Bayesian models of human learning and reasoning

Josh Tenenbaum, MIT
March 7, 2005, 4:15PM
TCSeq 200
http://graphics.stanford.edu/ba-colloquium/

Abstract

In the last decade, Bayesian methods have revolutionized major areas of artificial intelligence, machine learning, and natural language processing. In contrast, Bayesian methods have not yet achieved nearly the same success among cognitive scientists trying to explain how humans learn, reason and communicate. In this talk I will sketch some of the challenges and prospects for Bayesian models in cognitive science, and also draw some lessons for advancing the state of the art in probabilistic approaches to artificial intelligence.

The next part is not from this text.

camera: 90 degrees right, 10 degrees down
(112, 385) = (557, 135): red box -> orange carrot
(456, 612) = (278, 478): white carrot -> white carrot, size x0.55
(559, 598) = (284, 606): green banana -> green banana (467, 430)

I will focus on everyday reasoning tasks where people can routinely draw successful generalizations from very limited evidence. These generalizations can be modeled as Bayesian inferences constrained by people's intuitive theories about the causal structure of the world. I will present several case studies drawn from task domains such as diagnostic reasoning, predicting the duration of events, inferring the properties of biological species, and learning physical laws. Time permitting, I will also talk about some recent work on how people might learn their abstract theories about the structure of these domains, and some applications of our models to problems in machine learning such as semi-supervised classification and relational clustering.

About the Speaker

I study the computational basis of human learning and inference. Through a combination of mathematical modeling, computer simulation, and behavioral experiments, I try to uncover the logic behind our everyday inductive leaps: constructing perceptual representations, separating "style" and "content" in perception, learning concepts and words, judging similarity or representativeness, inferring causal connections, noticing coincidences, predicting the future. I approach these topics with a range of empirical methods -- primarily, behavioral testing of adults, children, and machines -- and formal tools -- drawn chiefly from Bayesian statistics and probability theory, but also from geometry, graph theory, and linear algebra. My work is driven by the complementary goals of trying to achieve a better understanding of human learning in computational terms and trying to build computational systems that come closer to the capacities of human learners.